PROBLEMS TO WORK ON:
1. Reproduce the stretch of the Kelvin Campbell passage that opens with the words containing "Kelvin Campbell, architect/urban" and closes with "Exhibition of 1851.".
2. Carry on the Kelvin Campbell passage from its last sentence.

:: PASSAGE SHOWN

“There is no single solution. Every place has to find its way. Start by starting, mobilising your assets, and not over-strategising. Live like it’s a permanent experiment. Unleash people and learn by doing, get constant feedback, share ideas, act, wait and watch. You don’t have to change the whole system. It’s about discovering the antidote to bigness and, by doing the right thing, taking people from devastation to hope.”
Kelvin Campbell, architect/urban designer, Chair of Smart Urbanism (London) and STIAS fellow was presenting a public talk with the title: Making massive small change: Ideas, tools and tactics to build the urban society we all want. His presentation was based on his book of the same title published in September.
Kelvin Campbell is a collaborative urbanist and chair of Smart Urbanism and the Massive Small Collective. He is honorary professor at the Centre for Advanced Spatial Analysis, University College London, and teaches in the Masters in Sustainable Urban Development programme at Oxford University. He is a recipient of the Urban Design Group’s Lifetime Achievement Award and the Built Environment Fellowship by the Royal Commission for the Exhibition of 1851.

::::
:: DATASET EXCERPTS

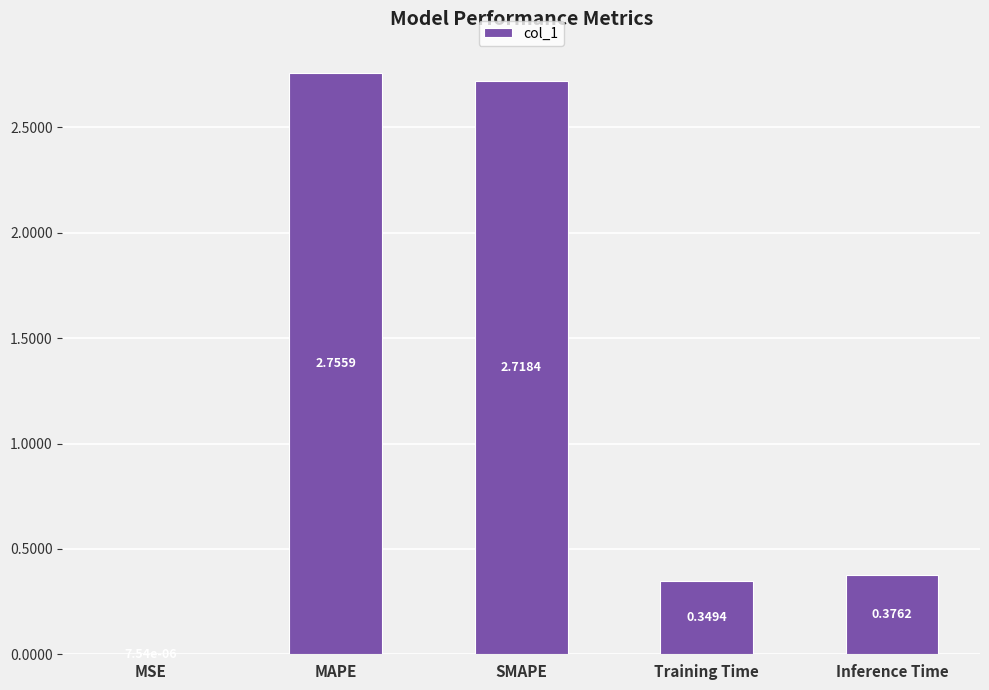

At which label is the value closest to 1?

Inference Time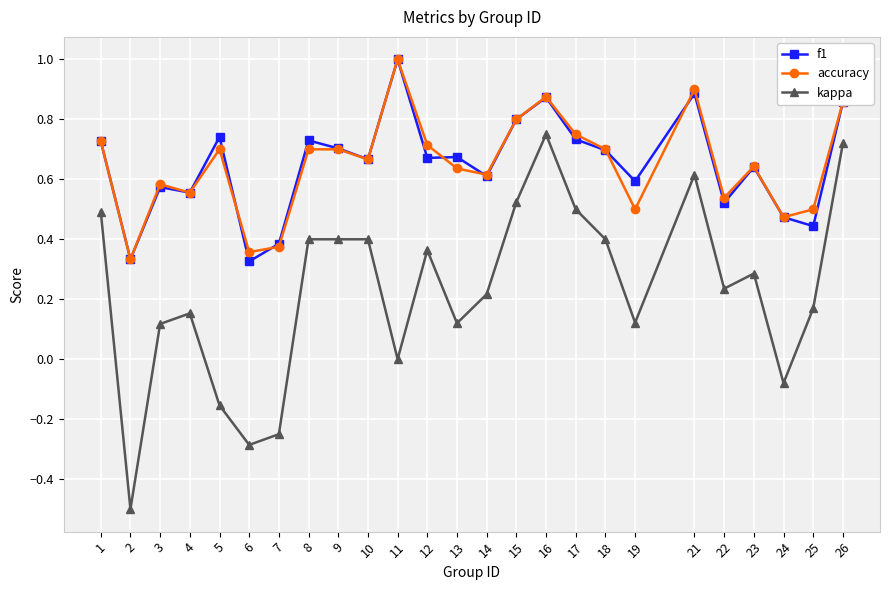

True or false: kappa and accuracy cross at least once.

False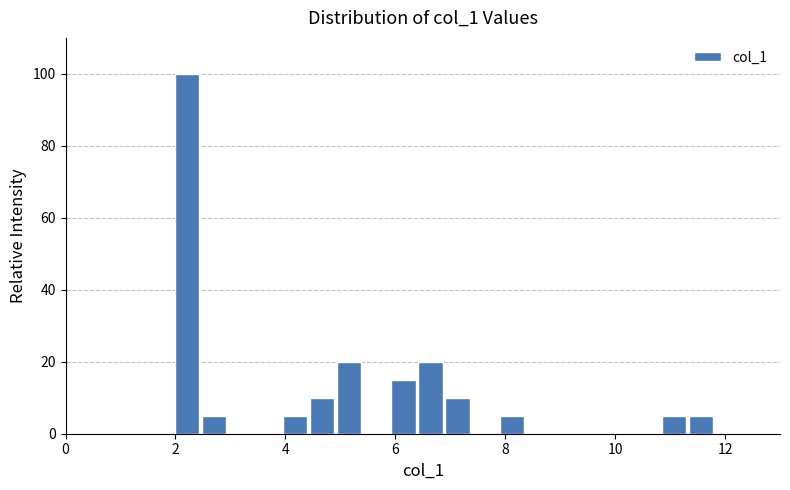

Read against the x-axis, roughly where is the centre of the tallest bar?

2.2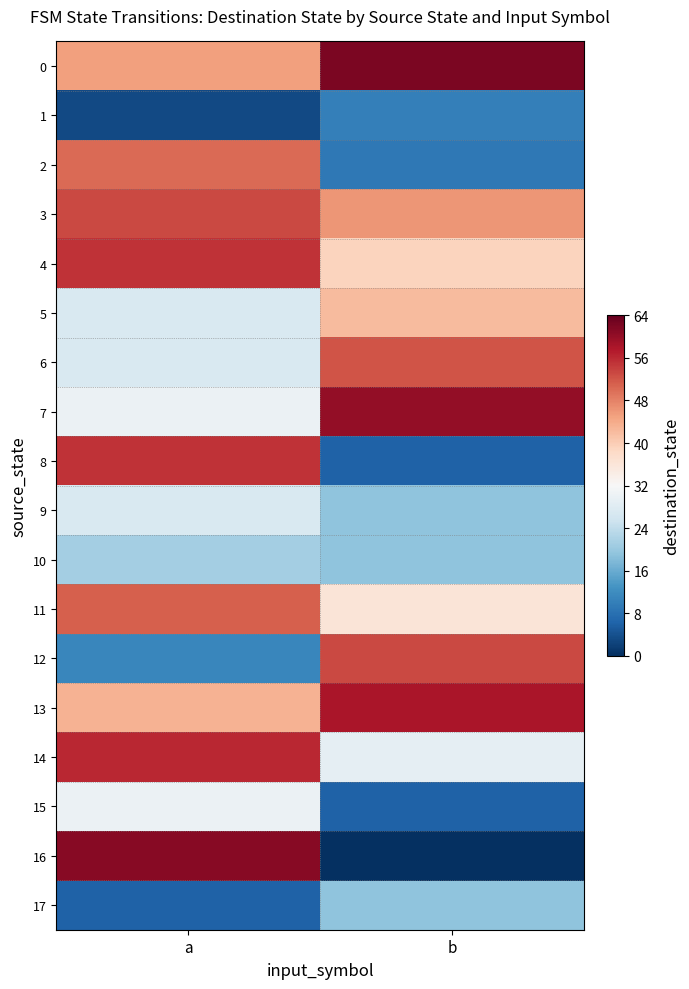

List the series in order of their peak value, lowest first.

1, 17, 10, 9, 15, 5, 2, 11, 6, 3, 12, 4, 8, 14, 13, 7, 16, 0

::::

RESULTS OF THE TASKS:
1.
Kelvin Campbell, architect/urban designer, Chair of Smart Urbanism (London) and STIAS fellow was presenting a public talk with the title: Making massive small change: Ideas, tools and tactics to build the urban society we all want. His presentation was based on his book of the same title published in September.
Kelvin Campbell is a collaborative urbanist and chair of Smart Urbanism and the Massive Small Collective. He is honorary professor at the Centre for Advanced Spatial Analysis, University College London, and teaches in the Masters in Sustainable Urban Development programme at Oxford University. He is a recipient of the Urban Design Group’s Lifetime Achievement Award and the Built Environment Fellowship by the Royal Commission for the Exhibition of 1851.

2.
“We have all become victims of the big solution which has taken the soul out of the city. The key to fixing our broken patterns of urban development does not lie in grand plans or giant projects,” he said, “rather, it lies in the collective wisdom and energy of people harnessing the power of many small ideas and actions to make a big difference. We call this making ‘Massive Small Change’.”
“It’s about starting,” he added. “Selling hope and inspiration. Taking the first step – not getting hung up on long-term strategies.”
He highlighted that since the mid-1900s governments have tried to control the evolution of cities through rigid, top-down action and centralised systems, taking away social responsibility. “Because government wanted control but not to do the work they allowed the private sector to tender on jobs. But big companies are not there to solve the housing crisis, they are there to keep their stakeholders happy. So what was promised was not always delivered.”
“Only big players could play so the system reinforced bigness.”
He pointed out that we can see the unintended consequences of these actions around the globe. Cities are under pressure due to rapid population growth, rising inequality, inadequate infrastructure and governments’ failure to build a better urban society.
“Everything we see is the outcome of the system. The system is not broken: it was built this way. The systems we use to plan, design and build our urban environments are doomed to failure. Housing is in crisis, the environment is under threat, and the urban poor have become poorer.”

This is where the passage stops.